Syria: From friend to foe
As Turkey’s Customs and Trade Minister Hayati Yazıcı sighed relief on the failure of an ambitious project with Syria, he was also providing a stark example of Ankara’s breathtaking U-turn regarding relations with Damascus. It was “fortunate,” in the words of Minister Yazıcı that the agreement to establish a joint customs gate fell through.
Indeed, such a scheme could have been an embarrassment for Turkey, considering the increasingly aggressive policy regarding the Bashar al-Assad regime. After all, a “joint-use customs gate” is a rare example of strong ties and confidence between countries.
Those ties culminated with the “High Level Strategic Cooperation Agreement” signed between Turkey and Syria on Sept. 16, 2009, which ended visa requirements for visits under 90 days for citizens of both countries. Assad and Turkish PM Recep Tayyip Erdoğan enjoyed such good ties that the two governments held joint Cabinet meetings on Oct. 13, 2009 in Aleppo and Gaziantep, followed by a joint military exercise.

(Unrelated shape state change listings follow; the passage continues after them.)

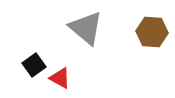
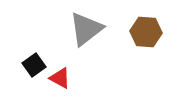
gray triangle: moved 1 px down; rotated 42 degrees clockwise
brown hexagon: moved 6 px left
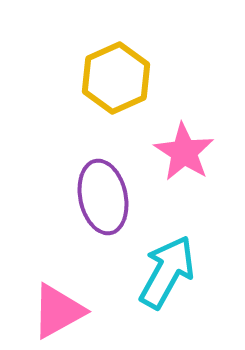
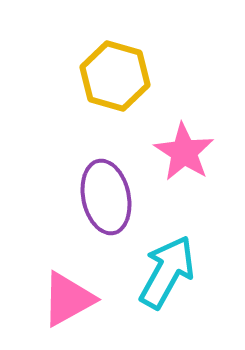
yellow hexagon: moved 1 px left, 2 px up; rotated 20 degrees counterclockwise
purple ellipse: moved 3 px right
pink triangle: moved 10 px right, 12 px up
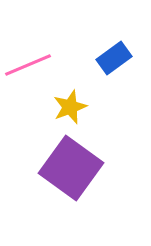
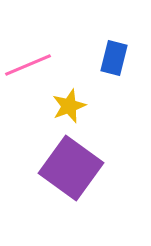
blue rectangle: rotated 40 degrees counterclockwise
yellow star: moved 1 px left, 1 px up
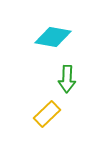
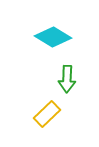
cyan diamond: rotated 21 degrees clockwise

Those were the “golden days” of analysts who claimed that Turkey was “choosing East over West,” and that there was a “growing rift” between Ankara and Washington. Their opinions frequently showed up in major Western newspapers and magazines.
Not anymore. The Turkish government now is positioned at the sharp end of the sword that dangles over Damascus, lending full support to Syrian opposition groups and urging other nations to “join the struggle.” In this respect, today’s visit to Ankara by French Foreign Minister Alain Juppe could be crucial, as the two countries that nurture separate “Syrian oppositions” could forge a tactical alliance. If that happens, it will also be of interest whether this alliance will spread over to Libya, which looks increasingly unstable after the bloody overthrow of Moammar Gadhafi.

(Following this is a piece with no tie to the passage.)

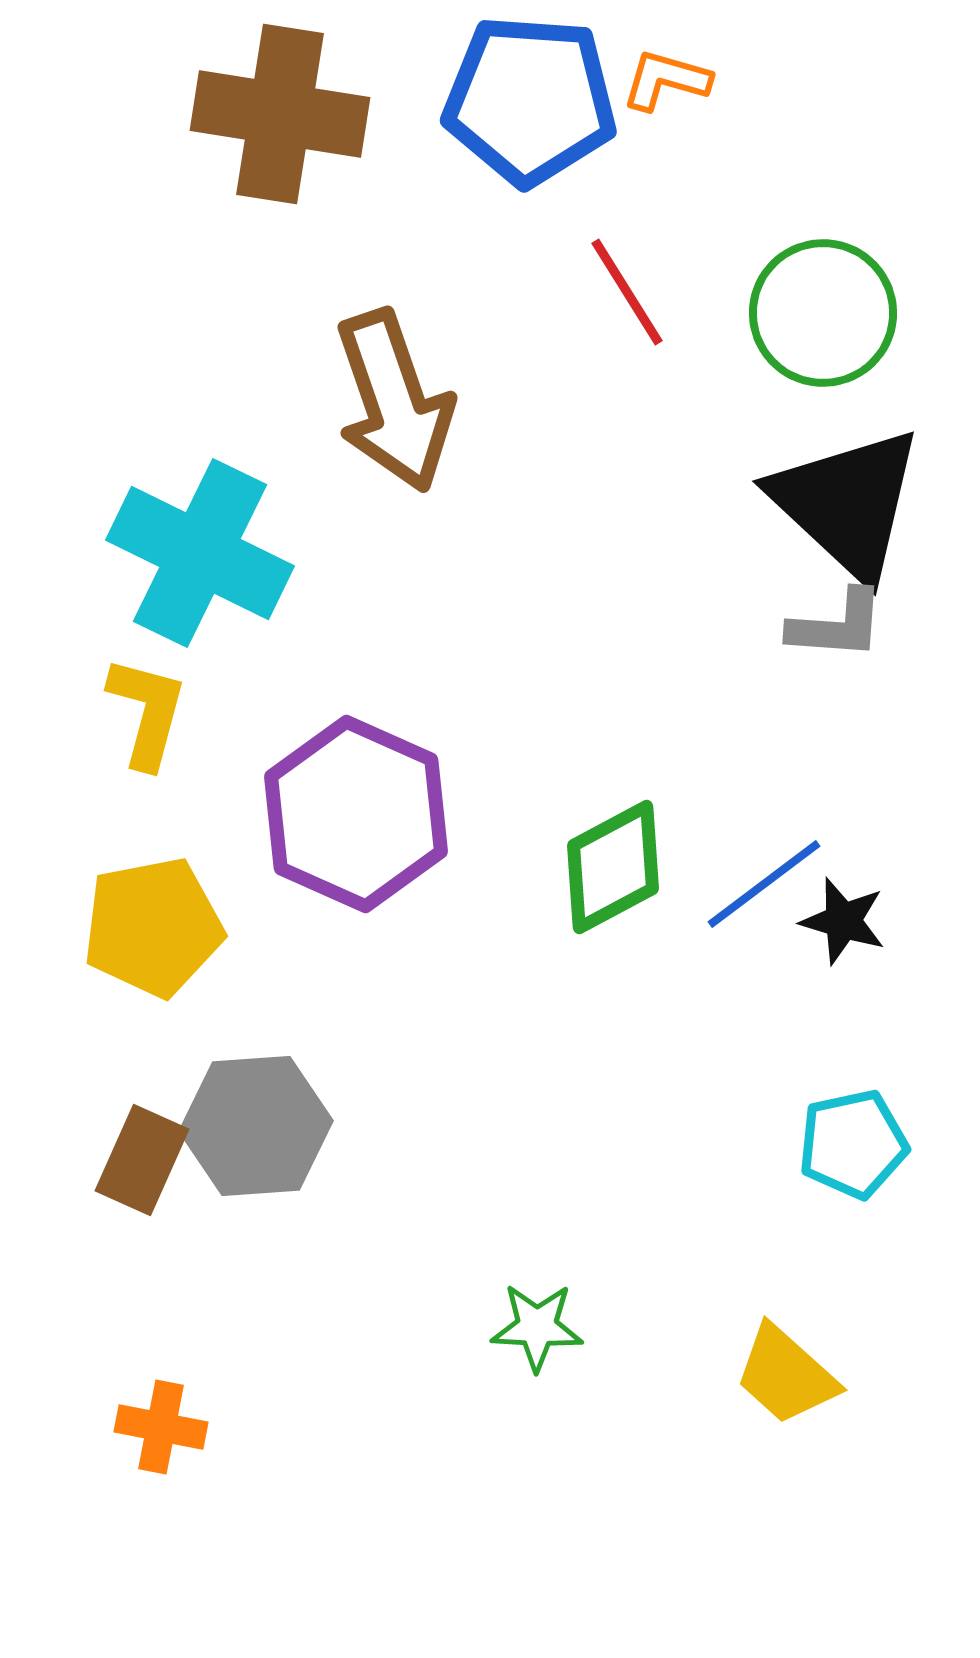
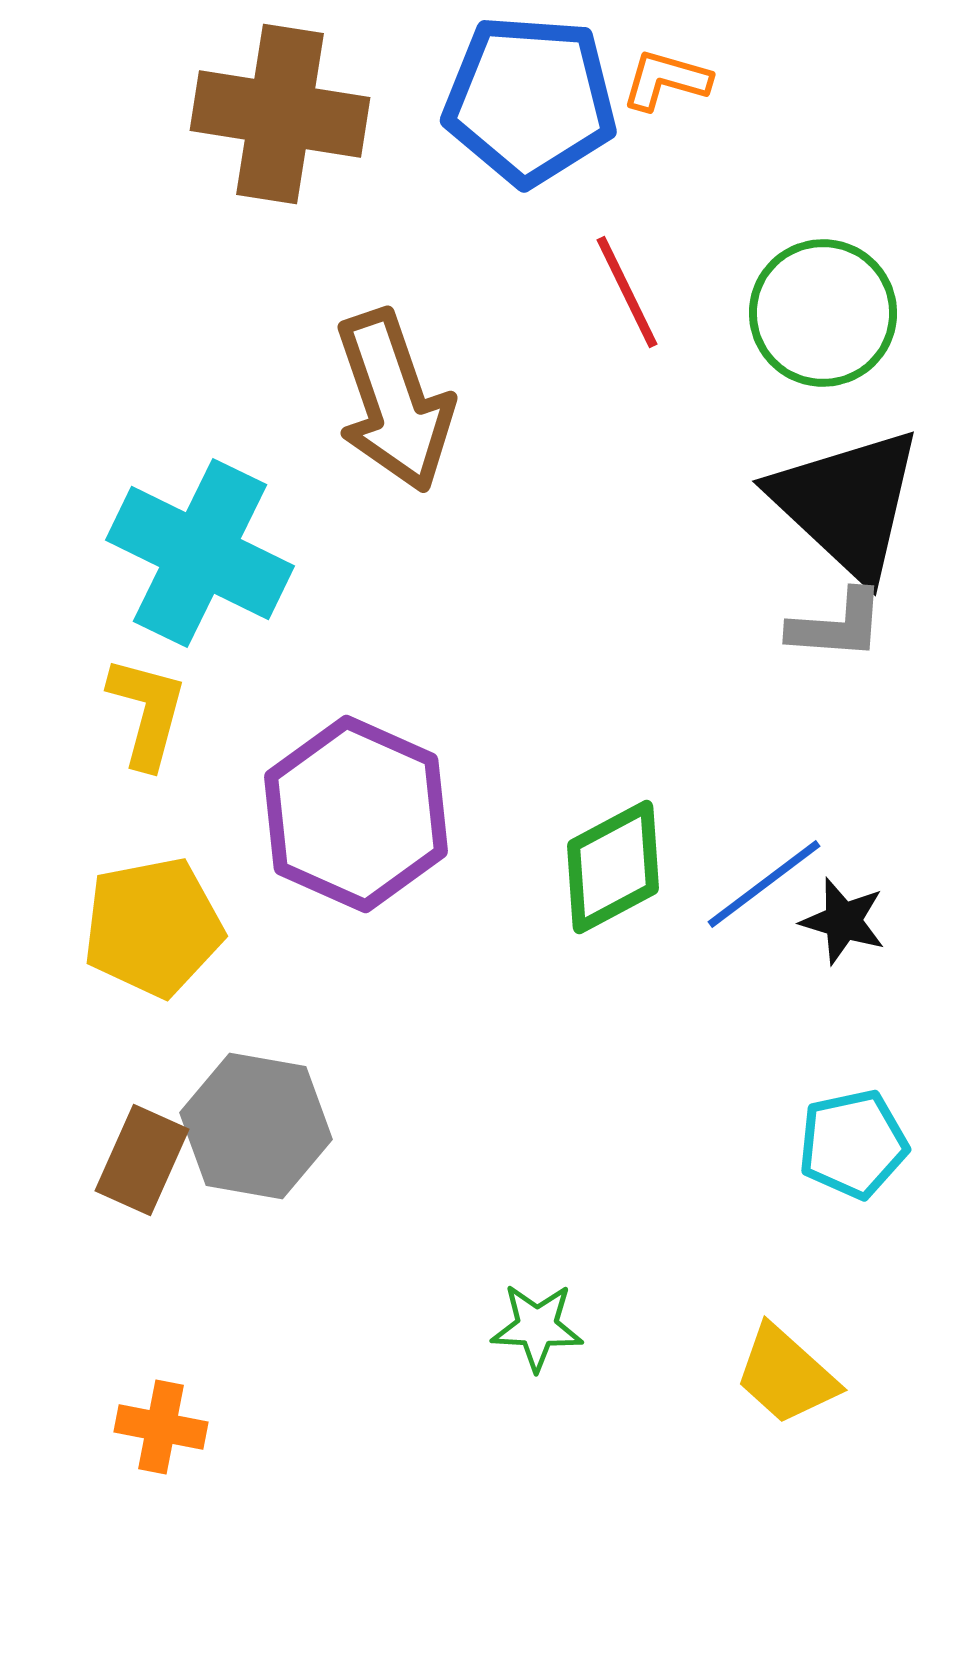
red line: rotated 6 degrees clockwise
gray hexagon: rotated 14 degrees clockwise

Meanwhile, Turkey-Syria trade, amounting to $2.5 billion last year, will inevitably suffer. Turkish companies’ investments in Syria have reached $260 million, according to official data. Apart from this, Turkey uses Syria as a “transport route” to deliver goods to other Middle Eastern markets.

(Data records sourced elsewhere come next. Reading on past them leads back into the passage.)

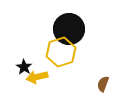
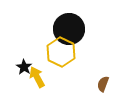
yellow hexagon: rotated 16 degrees counterclockwise
yellow arrow: rotated 75 degrees clockwise
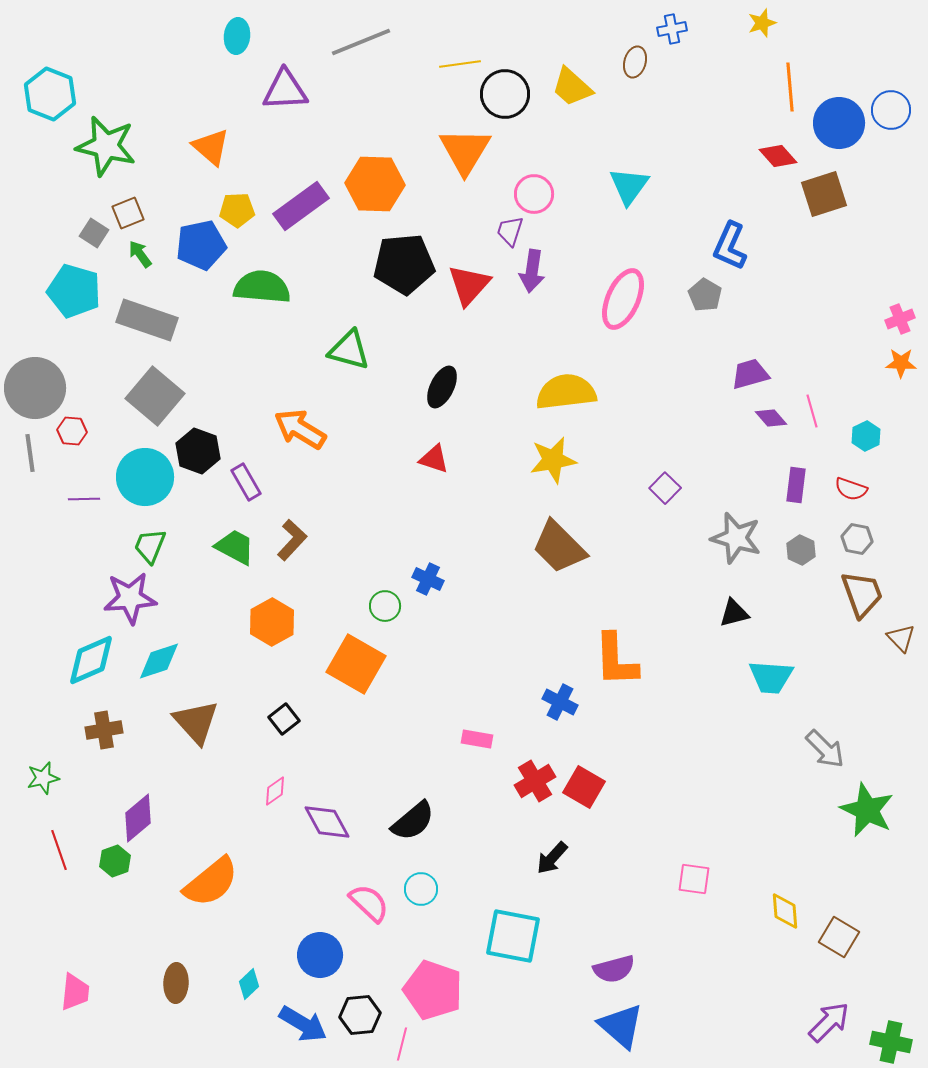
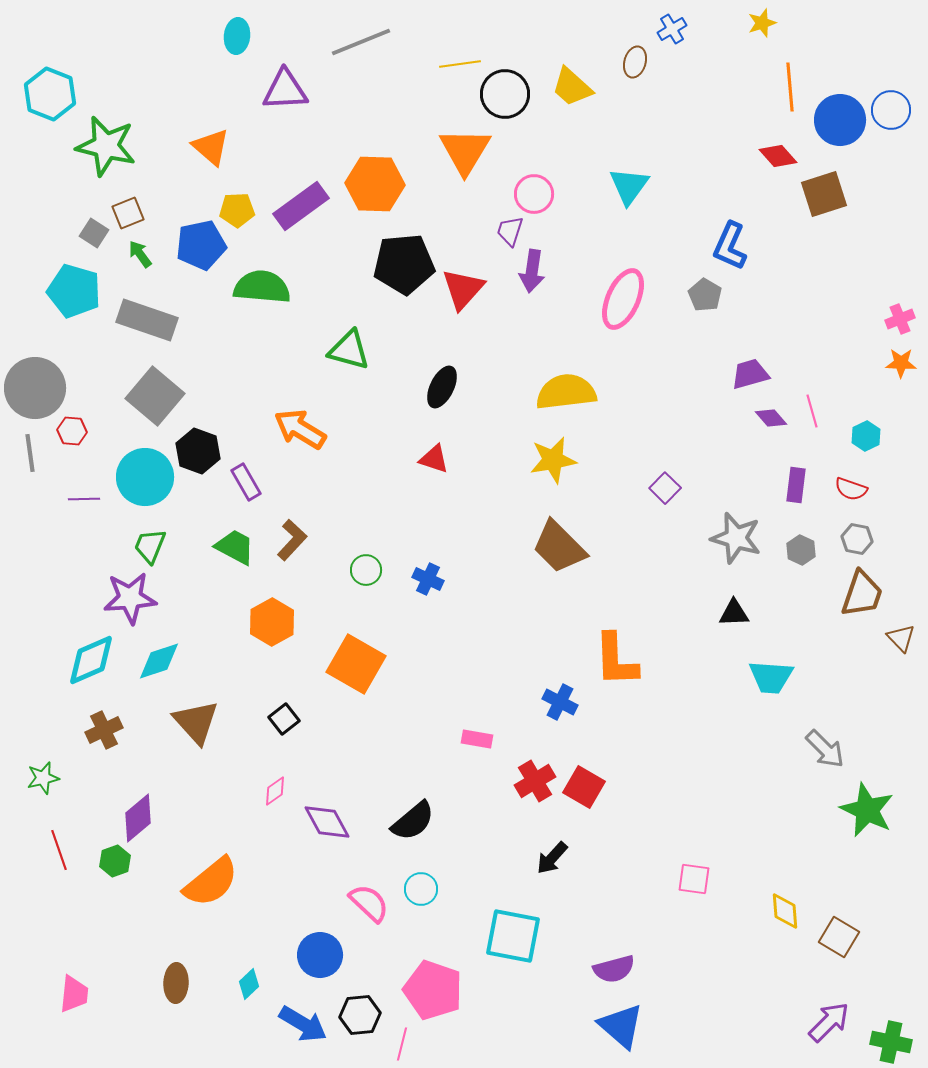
blue cross at (672, 29): rotated 20 degrees counterclockwise
blue circle at (839, 123): moved 1 px right, 3 px up
red triangle at (469, 285): moved 6 px left, 4 px down
brown trapezoid at (862, 594): rotated 39 degrees clockwise
green circle at (385, 606): moved 19 px left, 36 px up
black triangle at (734, 613): rotated 12 degrees clockwise
brown cross at (104, 730): rotated 15 degrees counterclockwise
pink trapezoid at (75, 992): moved 1 px left, 2 px down
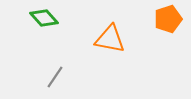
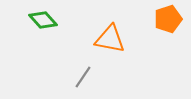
green diamond: moved 1 px left, 2 px down
gray line: moved 28 px right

Focusing on the effects of sanctions against Damascus, Said Hirsh of Capital Economics estimates that Syria’s gross domestic product (GDP) may contract by 10 percent in the next 12 months. This estimate excludes the possibility of imposed no-fly zones, buffer zones or a maritime blockade. If such harsher penalties come into effect, the blow would become much more pronounced. Meanwhile, Syria’s merchandise exports could be halved in the same period, Hirsh estimates, noting that these account for a quarter of Syrian GDP.
Syria’s economy accounts for only 3 percent of the Arab world’s output, and Turkey’s exports totaled $1.86 billion last year - not much compared to, say, Iraq, which bought $6.6 billion of goods from Turkey this year. Still, business losses should be expected especially in Turkish border cities, which thrived on improving ties with Damascus until a few months ago. They should have prepared for what the most pragmatic government in Turkish history is capable of doing.